# [Texte fourni]
::::
Robert Grosse-Teste montre alors comment on peut, soit au moyen d’un miroir concave, soit au moyen d’un vase sphérique plein d’eau former une image réelle du Soleil. Bien qu’il l’ait énoncée avec la concision qu’il affectionne, l’hypothèse qu’il a conçue s’aperçoit très clairement ; lorsque la Lune se trouve au-dessus d’un hémisphère de la Terre, les rayons de cet astre, réfléchis par le ciel des étoiles fixes, forment une image réelle de la Lune au-dessus de l’autre hémisphère terrestre, et cette image réelle a, sur eaux de la mer, la même action que la Lune elle-même.

Cette hypothèse de l’Évêque de Lincoln reçut un accueil très favorable de la part de nombreux physiciens du Moyen Âge et, en premier lieu, de Roger Bacon. Celui-ci écrit dans son Opus majus[1] :

« Albumasar, dans l’Introductorium majus Astronomiæ, détermine toutes les diversités du flux et du reflux ; il dit ce qui advient chaque jour et chaque nuit selon que la Lune se trouve en telle ou telle partie de son cercle, en telle ou telle position à l’égard du Soleil. Mais, de tout cela, il ne nous donne pas la cause ; il nous dit seulement que la Lune en est cause, qu’il y a flux quand la Lune est en tel lieu ; reflux quand la Lune est en tel autre lieu. »

1. Fr. Rogeri Bacon Opus majus, pars IV, dist. IV, cap. VI : In quo datur causa fluxus et refluxus maris per radios ; éd. Jebb, pp. 85-86 ; éd. Bridges, vol. I, pp. 139-142.
::::
# [Données]
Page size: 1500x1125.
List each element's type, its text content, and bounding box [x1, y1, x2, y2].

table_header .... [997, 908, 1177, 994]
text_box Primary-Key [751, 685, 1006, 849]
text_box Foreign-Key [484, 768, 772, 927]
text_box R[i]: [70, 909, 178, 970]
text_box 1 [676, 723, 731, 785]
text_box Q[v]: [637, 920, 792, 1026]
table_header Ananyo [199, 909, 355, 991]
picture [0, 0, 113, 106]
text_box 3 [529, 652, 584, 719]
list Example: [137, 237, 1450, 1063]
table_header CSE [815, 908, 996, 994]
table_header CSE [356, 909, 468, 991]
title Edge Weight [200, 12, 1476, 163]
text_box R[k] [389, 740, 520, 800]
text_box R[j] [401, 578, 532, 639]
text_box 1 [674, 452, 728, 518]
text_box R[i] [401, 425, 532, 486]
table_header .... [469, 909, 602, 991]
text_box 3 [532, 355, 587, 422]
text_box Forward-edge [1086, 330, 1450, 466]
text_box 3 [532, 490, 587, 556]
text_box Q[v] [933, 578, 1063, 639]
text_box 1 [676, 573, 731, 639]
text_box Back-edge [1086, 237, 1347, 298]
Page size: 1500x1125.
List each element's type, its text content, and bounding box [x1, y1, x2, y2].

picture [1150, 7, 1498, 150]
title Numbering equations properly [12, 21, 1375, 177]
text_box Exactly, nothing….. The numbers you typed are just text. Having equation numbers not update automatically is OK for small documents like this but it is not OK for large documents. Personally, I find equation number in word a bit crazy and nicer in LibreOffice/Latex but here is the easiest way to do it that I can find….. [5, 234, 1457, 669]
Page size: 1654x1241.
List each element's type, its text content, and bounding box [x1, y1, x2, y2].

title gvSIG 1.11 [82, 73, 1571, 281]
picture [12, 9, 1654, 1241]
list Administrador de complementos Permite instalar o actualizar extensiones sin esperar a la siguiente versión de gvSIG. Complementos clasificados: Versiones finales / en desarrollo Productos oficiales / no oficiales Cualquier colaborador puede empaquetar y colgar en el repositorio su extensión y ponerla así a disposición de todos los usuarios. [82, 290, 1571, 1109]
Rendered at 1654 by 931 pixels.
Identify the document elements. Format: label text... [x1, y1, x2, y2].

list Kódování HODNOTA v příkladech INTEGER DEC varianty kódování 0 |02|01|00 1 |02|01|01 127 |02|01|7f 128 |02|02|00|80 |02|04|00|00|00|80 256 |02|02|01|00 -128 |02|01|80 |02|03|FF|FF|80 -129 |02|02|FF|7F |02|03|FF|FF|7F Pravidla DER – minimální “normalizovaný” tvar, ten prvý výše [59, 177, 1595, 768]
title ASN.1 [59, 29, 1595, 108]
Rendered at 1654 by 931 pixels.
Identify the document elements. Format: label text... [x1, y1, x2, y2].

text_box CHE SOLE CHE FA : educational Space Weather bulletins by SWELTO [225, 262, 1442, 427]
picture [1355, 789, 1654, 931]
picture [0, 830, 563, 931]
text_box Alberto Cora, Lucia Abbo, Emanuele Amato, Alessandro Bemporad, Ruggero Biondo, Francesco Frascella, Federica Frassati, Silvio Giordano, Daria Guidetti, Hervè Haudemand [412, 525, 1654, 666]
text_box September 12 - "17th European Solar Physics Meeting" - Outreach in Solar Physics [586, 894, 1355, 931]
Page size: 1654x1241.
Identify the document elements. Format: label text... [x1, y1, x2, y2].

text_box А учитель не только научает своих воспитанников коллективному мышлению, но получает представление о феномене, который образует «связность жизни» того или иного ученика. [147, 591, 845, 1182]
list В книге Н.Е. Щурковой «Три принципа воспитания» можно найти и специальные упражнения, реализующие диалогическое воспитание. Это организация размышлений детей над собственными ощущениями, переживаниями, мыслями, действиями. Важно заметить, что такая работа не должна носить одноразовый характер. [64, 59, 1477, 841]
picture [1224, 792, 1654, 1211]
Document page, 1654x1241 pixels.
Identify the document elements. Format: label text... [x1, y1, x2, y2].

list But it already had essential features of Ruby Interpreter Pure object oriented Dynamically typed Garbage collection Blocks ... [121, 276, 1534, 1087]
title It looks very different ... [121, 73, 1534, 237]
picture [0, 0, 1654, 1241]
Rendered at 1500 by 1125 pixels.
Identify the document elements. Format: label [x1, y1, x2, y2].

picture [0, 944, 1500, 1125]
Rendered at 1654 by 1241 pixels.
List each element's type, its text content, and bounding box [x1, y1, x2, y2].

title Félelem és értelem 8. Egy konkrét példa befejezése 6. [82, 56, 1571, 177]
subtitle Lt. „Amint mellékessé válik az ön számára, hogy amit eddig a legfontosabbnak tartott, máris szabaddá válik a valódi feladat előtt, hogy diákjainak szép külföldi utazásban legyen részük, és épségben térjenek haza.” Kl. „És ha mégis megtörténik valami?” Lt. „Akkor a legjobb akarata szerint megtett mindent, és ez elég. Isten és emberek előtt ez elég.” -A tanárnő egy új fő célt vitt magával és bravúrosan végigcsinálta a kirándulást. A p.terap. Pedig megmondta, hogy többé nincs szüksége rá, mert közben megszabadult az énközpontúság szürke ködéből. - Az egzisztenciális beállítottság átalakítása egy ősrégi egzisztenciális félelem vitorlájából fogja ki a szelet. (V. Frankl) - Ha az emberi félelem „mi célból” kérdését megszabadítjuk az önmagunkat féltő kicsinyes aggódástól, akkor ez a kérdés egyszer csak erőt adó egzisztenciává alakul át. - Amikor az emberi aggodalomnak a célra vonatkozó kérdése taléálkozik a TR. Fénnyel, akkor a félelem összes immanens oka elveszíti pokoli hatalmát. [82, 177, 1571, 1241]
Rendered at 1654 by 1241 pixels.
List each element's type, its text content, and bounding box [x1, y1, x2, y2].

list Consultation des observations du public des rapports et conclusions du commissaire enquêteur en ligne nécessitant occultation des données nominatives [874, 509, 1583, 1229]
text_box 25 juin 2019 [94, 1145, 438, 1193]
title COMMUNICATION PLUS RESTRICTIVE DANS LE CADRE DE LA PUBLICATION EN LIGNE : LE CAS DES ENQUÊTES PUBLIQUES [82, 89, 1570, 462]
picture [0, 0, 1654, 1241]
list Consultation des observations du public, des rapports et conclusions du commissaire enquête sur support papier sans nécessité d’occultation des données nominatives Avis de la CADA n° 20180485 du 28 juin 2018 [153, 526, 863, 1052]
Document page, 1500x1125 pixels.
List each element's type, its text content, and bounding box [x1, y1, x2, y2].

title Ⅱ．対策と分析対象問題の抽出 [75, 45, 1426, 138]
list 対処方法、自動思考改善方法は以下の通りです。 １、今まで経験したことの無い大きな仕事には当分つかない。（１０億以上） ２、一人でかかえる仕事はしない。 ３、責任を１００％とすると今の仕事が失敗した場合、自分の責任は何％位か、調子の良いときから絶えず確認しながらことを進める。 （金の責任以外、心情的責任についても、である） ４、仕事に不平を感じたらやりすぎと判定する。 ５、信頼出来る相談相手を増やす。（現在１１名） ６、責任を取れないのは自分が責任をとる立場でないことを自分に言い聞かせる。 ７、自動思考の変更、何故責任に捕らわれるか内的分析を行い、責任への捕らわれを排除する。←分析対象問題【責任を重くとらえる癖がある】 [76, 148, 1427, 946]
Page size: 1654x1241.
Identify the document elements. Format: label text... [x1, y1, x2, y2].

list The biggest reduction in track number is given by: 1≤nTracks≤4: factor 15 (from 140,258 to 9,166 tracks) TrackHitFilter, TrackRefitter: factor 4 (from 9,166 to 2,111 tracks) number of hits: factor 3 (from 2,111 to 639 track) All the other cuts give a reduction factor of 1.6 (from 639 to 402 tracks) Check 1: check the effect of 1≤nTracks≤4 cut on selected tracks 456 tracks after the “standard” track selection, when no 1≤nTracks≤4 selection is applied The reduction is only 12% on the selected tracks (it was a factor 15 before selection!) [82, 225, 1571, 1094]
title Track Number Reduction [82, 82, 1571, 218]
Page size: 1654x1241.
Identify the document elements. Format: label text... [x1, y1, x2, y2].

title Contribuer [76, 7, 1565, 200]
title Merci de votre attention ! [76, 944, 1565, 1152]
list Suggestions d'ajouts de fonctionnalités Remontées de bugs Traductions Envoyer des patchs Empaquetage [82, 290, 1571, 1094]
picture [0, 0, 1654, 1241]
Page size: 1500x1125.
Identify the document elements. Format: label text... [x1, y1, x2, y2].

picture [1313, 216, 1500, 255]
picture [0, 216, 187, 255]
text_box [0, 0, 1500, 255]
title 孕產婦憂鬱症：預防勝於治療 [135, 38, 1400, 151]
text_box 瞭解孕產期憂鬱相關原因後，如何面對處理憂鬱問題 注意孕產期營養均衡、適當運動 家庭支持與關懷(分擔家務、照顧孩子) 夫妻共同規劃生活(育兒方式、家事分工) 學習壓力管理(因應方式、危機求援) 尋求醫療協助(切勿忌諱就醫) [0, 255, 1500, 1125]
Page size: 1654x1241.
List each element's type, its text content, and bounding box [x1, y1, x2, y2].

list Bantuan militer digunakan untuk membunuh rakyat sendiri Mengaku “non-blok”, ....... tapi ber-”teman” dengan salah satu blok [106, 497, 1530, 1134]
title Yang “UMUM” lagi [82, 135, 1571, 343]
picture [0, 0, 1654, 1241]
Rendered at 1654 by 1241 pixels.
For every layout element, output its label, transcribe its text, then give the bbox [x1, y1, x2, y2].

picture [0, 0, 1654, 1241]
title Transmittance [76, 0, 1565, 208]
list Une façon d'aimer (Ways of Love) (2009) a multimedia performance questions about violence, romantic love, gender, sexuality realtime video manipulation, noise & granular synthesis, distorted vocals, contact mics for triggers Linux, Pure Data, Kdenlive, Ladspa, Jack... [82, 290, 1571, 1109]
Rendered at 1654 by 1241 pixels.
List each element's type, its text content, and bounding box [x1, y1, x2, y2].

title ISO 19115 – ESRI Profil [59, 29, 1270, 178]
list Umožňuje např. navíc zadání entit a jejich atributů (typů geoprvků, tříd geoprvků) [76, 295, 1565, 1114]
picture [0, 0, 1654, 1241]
::::
# [Objectif]
Dans le passage sur les marées, renomme « Albumasar » en « Abou Maachar », puis recopie la partie qui s'ouvre sur les mots « Cette hypothèse de » et se termine par « vol. I, pp. 139-142. ».

# [Résultat attendu]
Cette hypothèse de l’Évêque de Lincoln reçut un accueil très favorable de la part de nombreux physiciens du Moyen Âge et, en premier lieu, de Roger Bacon. Celui-ci écrit dans son Opus majus[1] :

« Abou Maachar, dans l’Introductorium majus Astronomiæ, détermine toutes les diversités du flux et du reflux ; il dit ce qui advient chaque jour et chaque nuit selon que la Lune se trouve en telle ou telle partie de son cercle, en telle ou telle position à l’égard du Soleil. Mais, de tout cela, il ne nous donne pas la cause ; il nous dit seulement que la Lune en est cause, qu’il y a flux quand la Lune est en tel lieu ; reflux quand la Lune est en tel autre lieu. »

1. Fr. Rogeri Bacon Opus majus, pars IV, dist. IV, cap. VI : In quo datur causa fluxus et refluxus maris per radios ; éd. Jebb, pp. 85-86 ; éd. Bridges, vol. I, pp. 139-142.